* _What this task involves_
Check each line of the listing below for "down" and state how many lines contain it, with no other words.

* _Collected material_
------------------------------

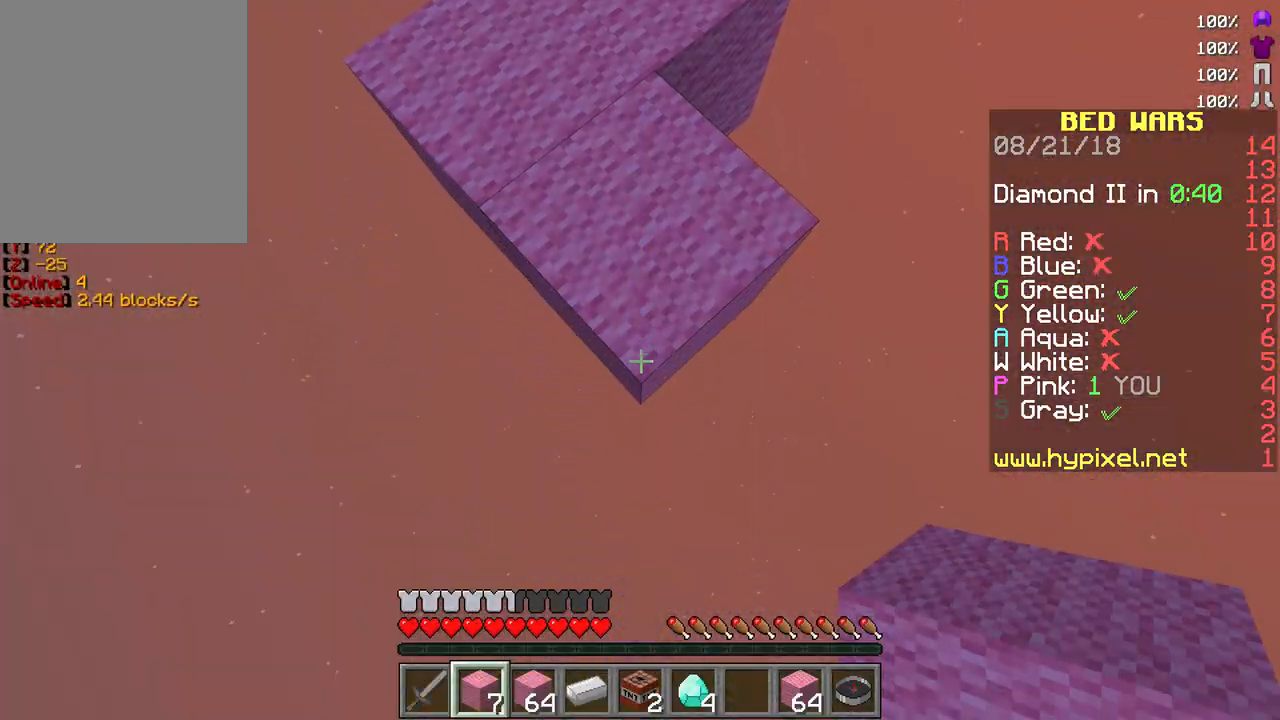
{"keys": ["s"], "mouse": ["right"], "events": [[150, "mouse_right", "down"], [250, "mouse_right", "up"], [283, "mouse_right", "down"]]}
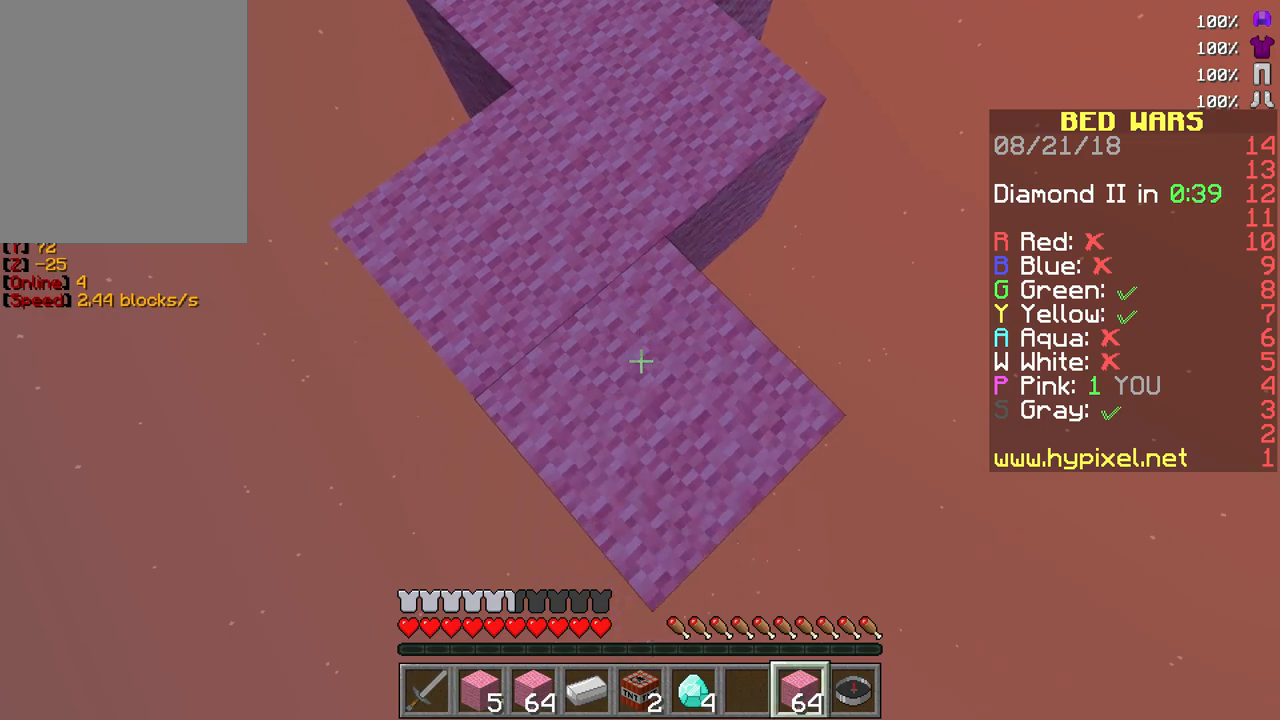
{"keys": ["s"], "mouse": ["right"], "events": [[83, "mouse_right", "up"], [350, "mouse_right", "down"], [467, "mouse_right", "up"], [483, "mouse_right", "down"]]}
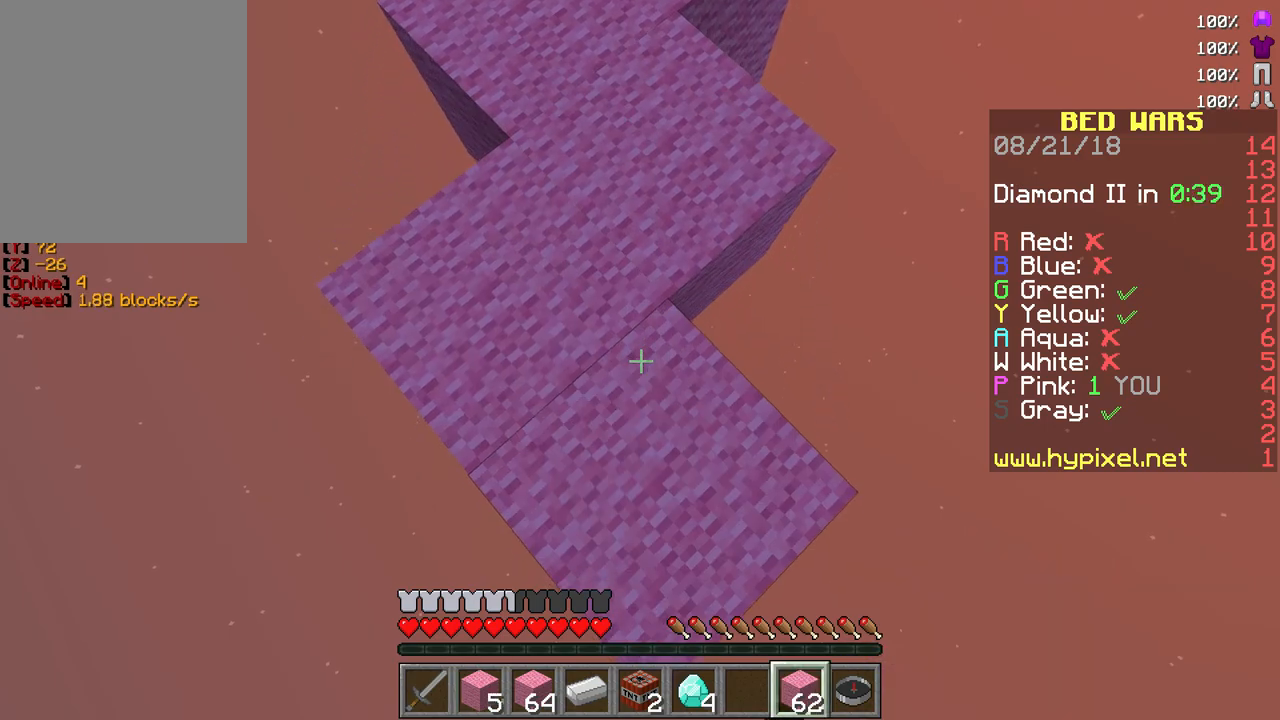
{"keys": ["s"], "mouse": [], "events": [[150, "mouse_right", "up"]]}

------------------------------

* _Response to the task_
2